- Born: 1931 Mosul, Iraq
- Died: September 19, 2012 (aged 80–81) Amman, Jordan
- Occupations: archaeologist, anthropologist, historian, academic, writer, blogger
- Years active: 1965–2012

= Behnam Abu Alsoof =

Iraqi archaeologist, anthropologist, historian and writer

Behnam Nasser Nuaman Abu Alsoof (بهنام ناصر نعمان أبو الصوف Behnam Abu alsouf) (born 1931 in Mosul, Iraq, died September 19, 2012) was an Iraqi Assyriologist, anthropologist, historian and writer.

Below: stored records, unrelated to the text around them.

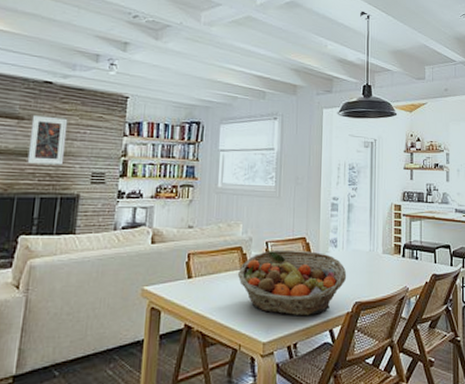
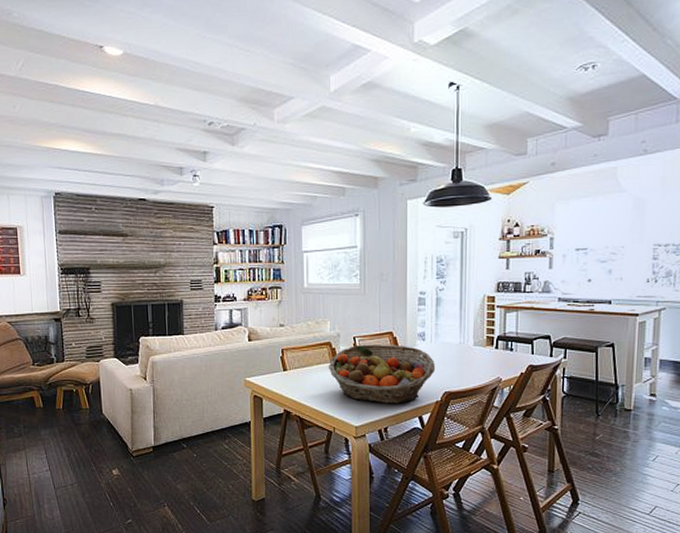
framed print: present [27,115,68,165] -> none [134,231,166,275]

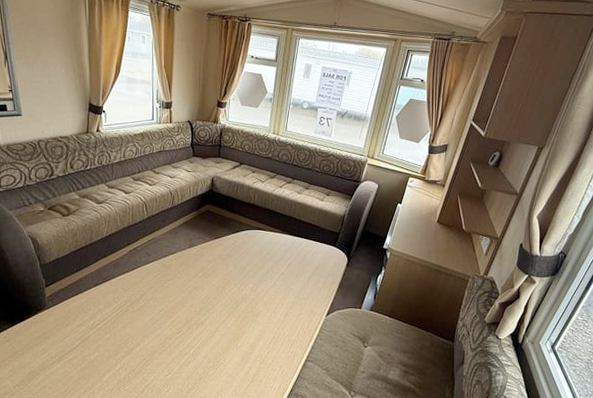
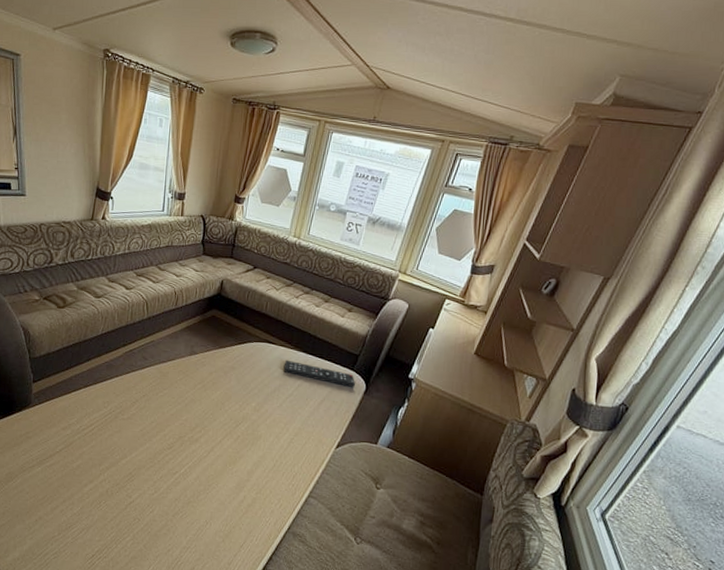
remote control: none [274,243,339,261] -> present [283,359,356,387]

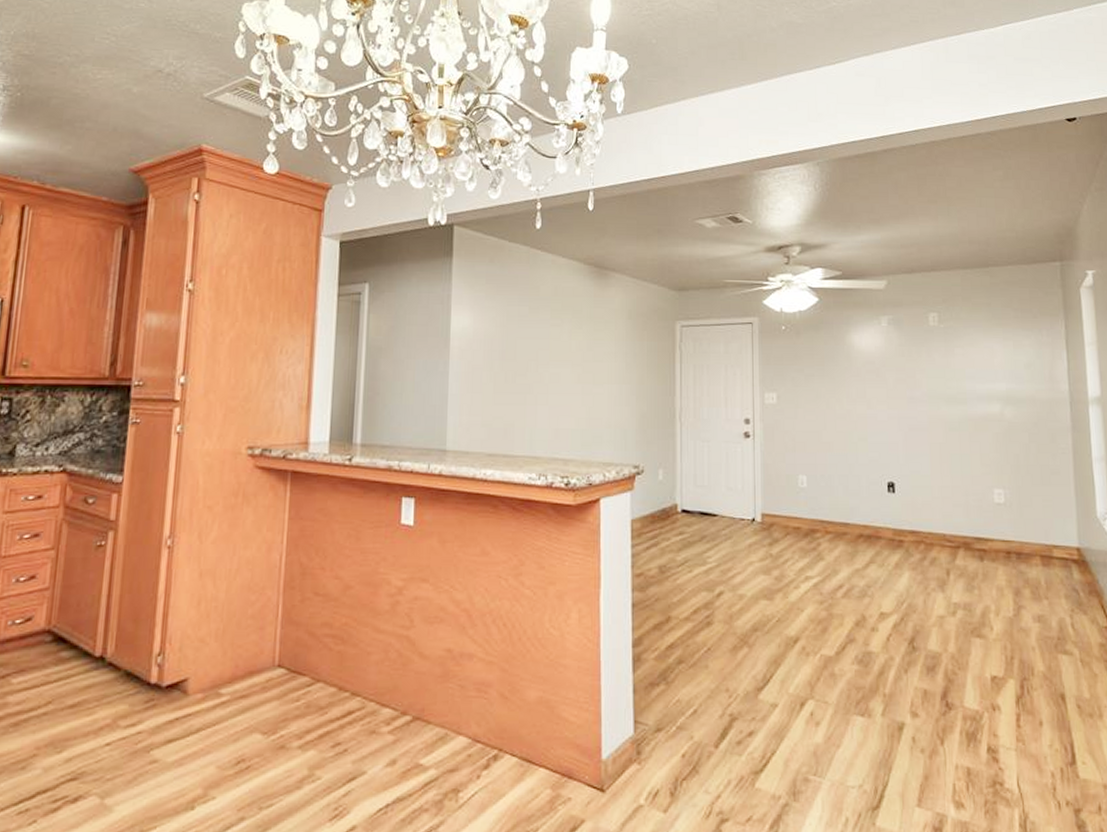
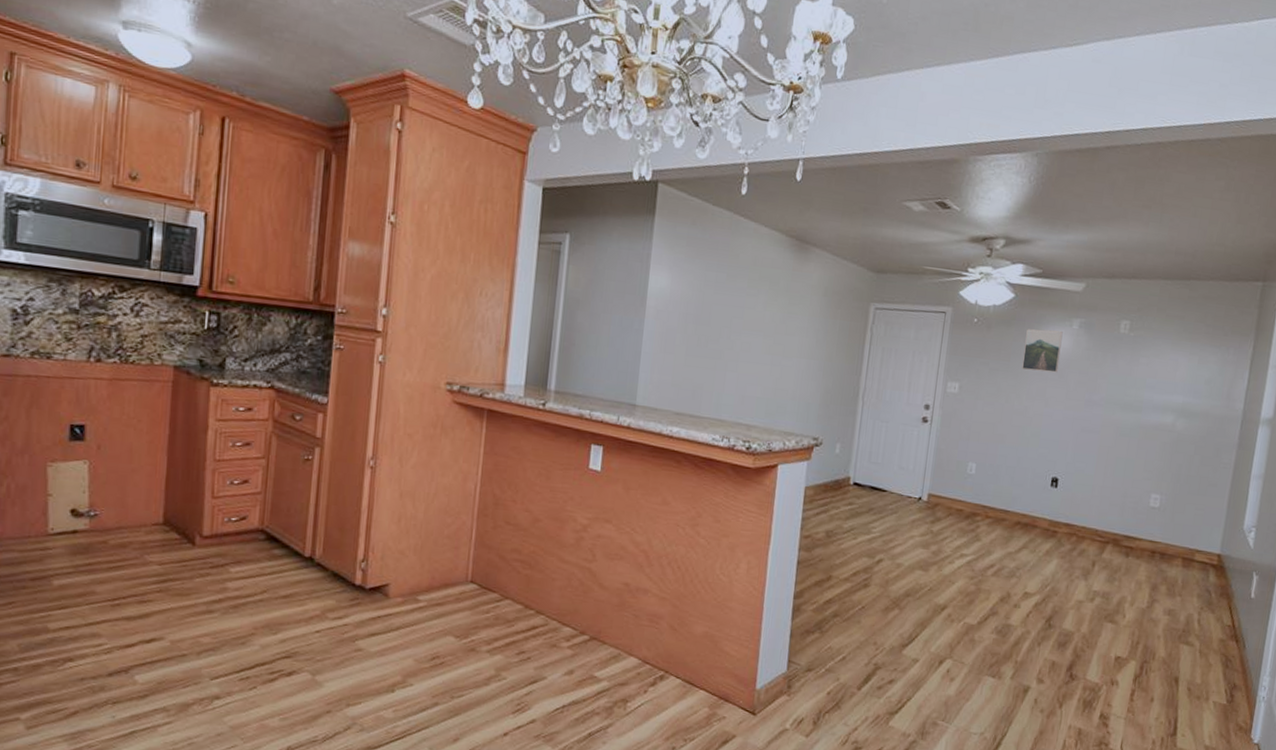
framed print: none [836,329,874,372] -> present [1022,329,1063,373]

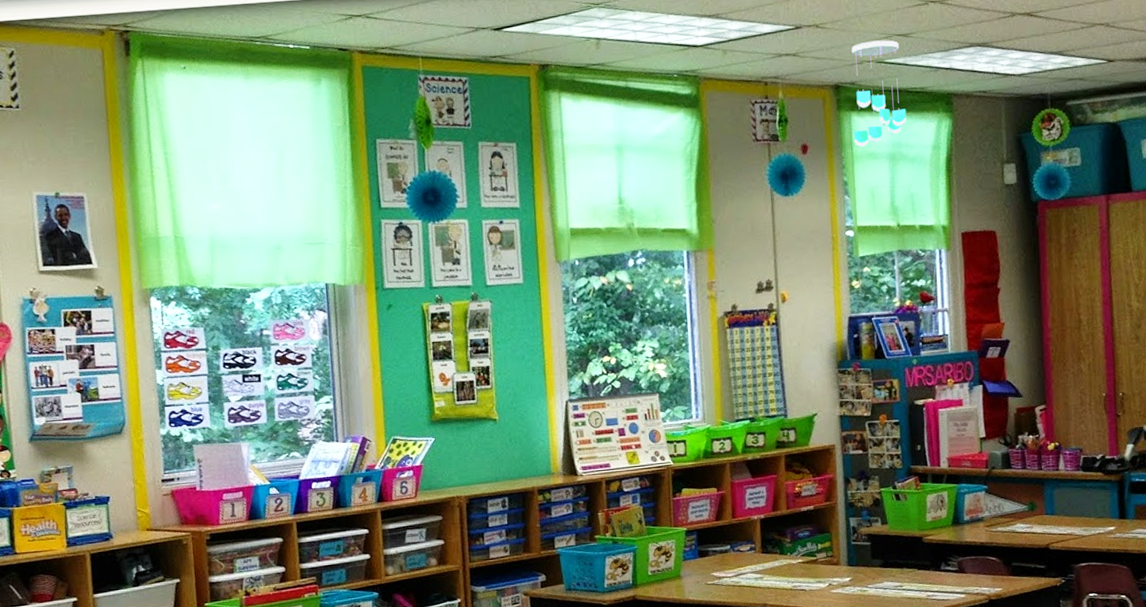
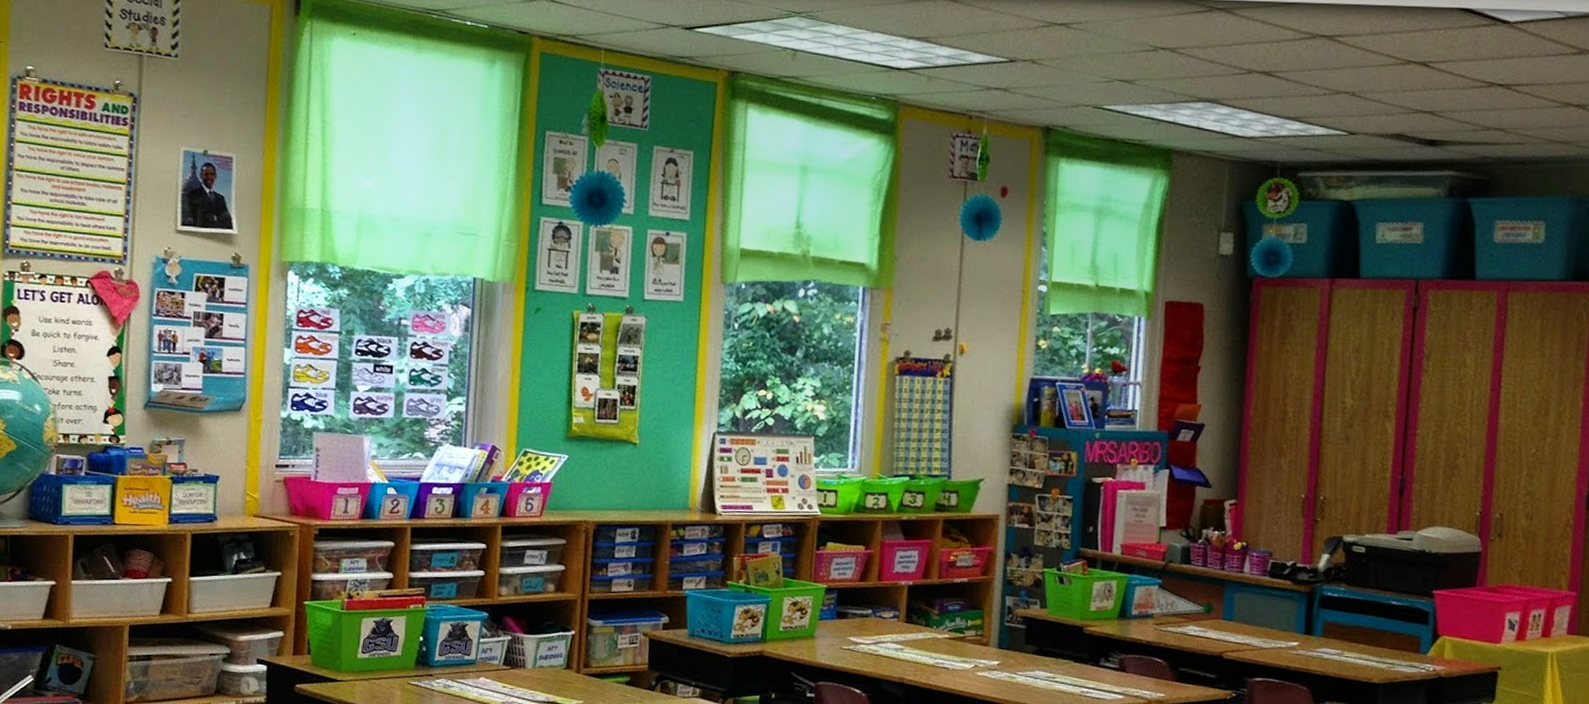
ceiling mobile: present [851,40,907,148] -> none [1059,84,1121,198]

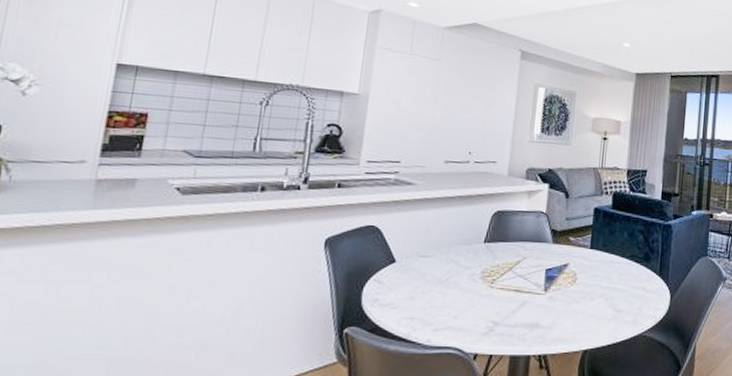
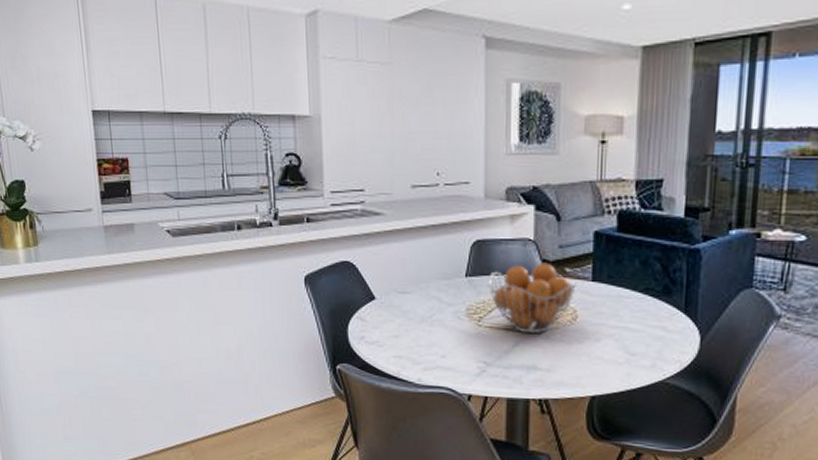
fruit basket: none [503,232,578,294] -> present [488,262,576,333]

He was born in Mosul to a Christian Syriac family. He completed his elementary and junior high in the city of Mosul. He earned a BA in Archaeology and Civilization from the University of Baghdad in 1955. He completed graduate studies at the University of Cambridge, England and received his doctorate degree in Archaeology and the nucleus of civilization and anthropology in the autumn of 1966. He worked on scientific rescue excavations on a wide basin in the Hamrin Dam (in Diyala Governorate), and Mosul Dam on the Tigris River in the late 1970s to mid-1980s. He revealed several archaeological sites in Iraq, including Tell es-Sawwan in Samarra in Saladin Governorate, which was from the Stone Age. He also led his work at the site of Qainj Agha near Erbil Castle to detect a wide range of archaeological evidence from the Uruk period. He lectured for many years at the roots of material civilization, archeology, and history in a number of Iraq's universities and the Institute of Arab history for Graduate Studies.

He wrote several books, including Pottery of Uruk Period: Origins and Spread (English language), The Shadow of the Ancient Valley (Arabic language), and Iraq: The Unity of the Earth, Civilization and Human (Arabic language).

He died on September 19, 2012, in Amman, Jordan at the age of eighty due to a heart attack.

Behnam Abu Alsoof opposed the idea of Assyrian identity and that Syriac Christians are not descendants of ancient Assyrians, instead promoting the idea they are Aramaic Nestorians.